QUOTED PASSAGE:
******

After receiving strike notice on May 19, Canada Post said it “recorded

more than $3 billion in losses before tax

” since 2018. In early 2025, the government announced repayable funding of up to $1.034 billion for Canada Post to prevent insolvency.

This week, Canada Post’s annual report showed it was at an $841 million loss before tax. The corporation indicated that the November 2024 strike, which lasted until Dec. 17, had a major impact and “contributed $208 million to the company’s loss,” with revenue falling “much more” than costs during that period.

Parcels revenue declined by $683 million “due to the strike and intense competition” in 2024, according to Canada Post. There were 56 million fewer pieces in 2024 compared to the previous year, it said.

“Many customers who turned to other carriers for their shipments (during last year’s strike) have not yet returned to Canada Post – and that’s expected to have a financial impact well into 2025 and beyond,” said Canada Post in a news release on Wednesday.

The company also said it has been impacted by the decline in letter mail, which has been steadily trending downward for 20 years. In 2006, Canada Post delivered 5.5 billion letters. Last year, it delivered two billion. The delivery costs are rising as the amount of new addresses increases, making it “unsustainable” to continue delivering fewer letters to more addresses. The corporation said its focus will shift to parcel delivery, as e-commerce continues to grow.

However, this pivot is in direct conflict with the collective agreements it has with CUPW, which “contain pages and pages of requirements and restrictions that were added decades ago” when Canada Post was “focused on delivering a large and steady stream of mail,” it said.

The corporation clarified: “It’s our outdated delivery model and workplace rules – not our employees – that hold us back.”

 Canada Post employees work on getting a truck started to start work in Ottawa.

******

[Human keypoint data]

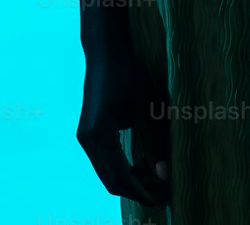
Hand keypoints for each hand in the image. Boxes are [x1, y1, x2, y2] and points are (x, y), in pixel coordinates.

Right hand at [76, 41, 170, 207]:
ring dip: (131, 181)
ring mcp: (85, 137)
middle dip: (138, 191)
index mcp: (99, 134)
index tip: (164, 199)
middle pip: (111, 180)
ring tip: (158, 183)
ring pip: (107, 173)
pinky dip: (124, 169)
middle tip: (164, 195)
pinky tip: (143, 167)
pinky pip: (105, 161)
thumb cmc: (128, 72)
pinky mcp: (89, 133)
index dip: (142, 192)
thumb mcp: (146, 105)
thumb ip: (153, 141)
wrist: (105, 51)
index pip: (121, 177)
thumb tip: (164, 174)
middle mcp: (87, 140)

******

ACTIONS TO TAKE:
**A)** List every dollar amount that appears in the Canada Post text.
**B)** Rewrite the Canada Post text between "After receiving strike" and "year, it said.", inclusive, putting "work stoppage" wherever "strike" appears.

ACTIVITY ANSWERS:
**A)** $3 billion, $1.034 billion, $841 million, $208 million, $683 million

**B)**
After receiving work stoppage notice on May 19, Canada Post said it “recorded

more than $3 billion in losses before tax

” since 2018. In early 2025, the government announced repayable funding of up to $1.034 billion for Canada Post to prevent insolvency.

This week, Canada Post’s annual report showed it was at an $841 million loss before tax. The corporation indicated that the November 2024 work stoppage, which lasted until Dec. 17, had a major impact and “contributed $208 million to the company’s loss,” with revenue falling “much more” than costs during that period.

Parcels revenue declined by $683 million “due to the work stoppage and intense competition” in 2024, according to Canada Post. There were 56 million fewer pieces in 2024 compared to the previous year, it said.